China has launched an ambitious mission to bring back material from the moon’s surface for the first time in more than 40 years — an undertaking that could boost human understanding of the moon and of the solar system more generally.
Chang’e 5 — named after the Chinese moon goddess — is the country’s boldest lunar mission yet. If successful, it would be a major advance for China’s space programme, and some experts say it could pave the way for bringing samples back from Mars or even a crewed lunar mission.
The four modules of the Chang’e 5 spacecraft blasted off on top of a massive Long March-5Y rocket from the Wenchang launch centre along the coast of the southern island province of Hainan.
Minutes after liftoff, the spacecraft separated from the rocket’s first and second stages and slipped into Earth-moon transfer orbit. Spacecraft typically take three days to reach the moon.

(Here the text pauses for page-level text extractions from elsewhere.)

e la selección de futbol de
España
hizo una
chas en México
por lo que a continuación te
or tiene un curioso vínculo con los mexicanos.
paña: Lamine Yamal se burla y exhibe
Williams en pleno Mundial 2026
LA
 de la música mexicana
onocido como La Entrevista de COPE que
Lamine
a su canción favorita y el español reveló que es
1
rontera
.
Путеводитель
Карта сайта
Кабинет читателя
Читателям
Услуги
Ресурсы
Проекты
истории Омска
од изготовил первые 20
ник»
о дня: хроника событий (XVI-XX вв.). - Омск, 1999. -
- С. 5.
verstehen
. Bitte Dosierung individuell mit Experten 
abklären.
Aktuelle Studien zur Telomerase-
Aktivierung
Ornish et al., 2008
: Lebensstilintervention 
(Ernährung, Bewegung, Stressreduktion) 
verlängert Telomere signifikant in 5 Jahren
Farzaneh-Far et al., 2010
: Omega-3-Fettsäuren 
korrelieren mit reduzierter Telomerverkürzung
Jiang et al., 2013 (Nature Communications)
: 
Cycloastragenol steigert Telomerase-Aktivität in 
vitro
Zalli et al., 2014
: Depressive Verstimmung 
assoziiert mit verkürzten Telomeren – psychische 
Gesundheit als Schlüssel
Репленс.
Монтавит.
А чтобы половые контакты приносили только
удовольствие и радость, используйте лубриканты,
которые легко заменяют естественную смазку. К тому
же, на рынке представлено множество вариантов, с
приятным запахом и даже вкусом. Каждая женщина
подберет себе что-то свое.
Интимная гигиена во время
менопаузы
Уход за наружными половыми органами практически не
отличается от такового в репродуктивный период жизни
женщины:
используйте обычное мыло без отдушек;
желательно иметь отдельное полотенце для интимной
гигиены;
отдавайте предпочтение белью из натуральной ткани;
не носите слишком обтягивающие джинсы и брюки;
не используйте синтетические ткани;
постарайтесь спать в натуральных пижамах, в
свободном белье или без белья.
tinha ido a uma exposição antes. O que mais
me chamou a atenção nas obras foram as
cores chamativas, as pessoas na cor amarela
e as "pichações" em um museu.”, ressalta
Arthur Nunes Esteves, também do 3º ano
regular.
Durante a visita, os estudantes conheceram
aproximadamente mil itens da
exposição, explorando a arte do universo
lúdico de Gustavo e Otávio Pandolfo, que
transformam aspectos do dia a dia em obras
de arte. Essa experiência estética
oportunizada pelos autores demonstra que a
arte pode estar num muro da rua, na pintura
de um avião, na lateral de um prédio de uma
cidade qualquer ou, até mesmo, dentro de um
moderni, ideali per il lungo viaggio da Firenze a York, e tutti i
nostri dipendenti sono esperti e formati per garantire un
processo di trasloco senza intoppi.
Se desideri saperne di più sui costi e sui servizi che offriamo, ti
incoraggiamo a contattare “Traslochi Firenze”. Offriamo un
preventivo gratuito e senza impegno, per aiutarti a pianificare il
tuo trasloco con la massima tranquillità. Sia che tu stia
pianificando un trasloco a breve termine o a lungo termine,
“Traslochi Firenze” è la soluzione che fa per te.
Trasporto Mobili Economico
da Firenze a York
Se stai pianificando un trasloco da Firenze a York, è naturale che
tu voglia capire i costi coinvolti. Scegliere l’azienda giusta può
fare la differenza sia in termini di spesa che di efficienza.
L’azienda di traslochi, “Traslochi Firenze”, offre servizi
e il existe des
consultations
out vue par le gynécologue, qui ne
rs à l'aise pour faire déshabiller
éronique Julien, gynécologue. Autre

The mission’s key task is to drill two metres beneath the moon’s surface and scoop up about 2kg of rocks and other debris to be brought back to Earth, according to Nasa. That would offer the first opportunity for scientists to study newly obtained lunar material since the American and Russian missions of the 1960s and 1970s.
The Chang’e 5 lander’s time on the moon is scheduled to be short and sweet. It can only stay one lunar daytime, or about 14 Earth days, because it lacks the radioisotope heating units to withstand the moon’s freezing nights.
The lander will dig for materials with its drill and robotic arm and transfer them to what is called an ascender, which will lift off from the moon and dock with the service capsule. The materials will then be moved to the return capsule to be hauled back to Earth.
The mission is among China’s boldest since it first put a man in space in 2003, becoming only the third nation to do so after the US and Russia.
While many of China’s crewed space flight achievements, including building an experimental space station and conducting a spacewalk, reproduce those of other countries from years past, the China National Space Administration is moving into new territory.
Chang’e 4 — which made the first soft landing on the moon’s relatively unexplored far side almost two years ago — is collecting full measurements of radiation exposure from the lunar surface, information vital for any country that plans to send astronauts to the moon.
China in July became one of three countries to have launched a mission to Mars, with an orbiter and a rover that will search for signs of water on the red planet. Officials say the spacecraft Tianwen 1 is on course to arrive at Mars around February.
China has increasingly engaged with foreign countries on missions, and the European Space Agency will be providing important ground station information for Chang’e 5.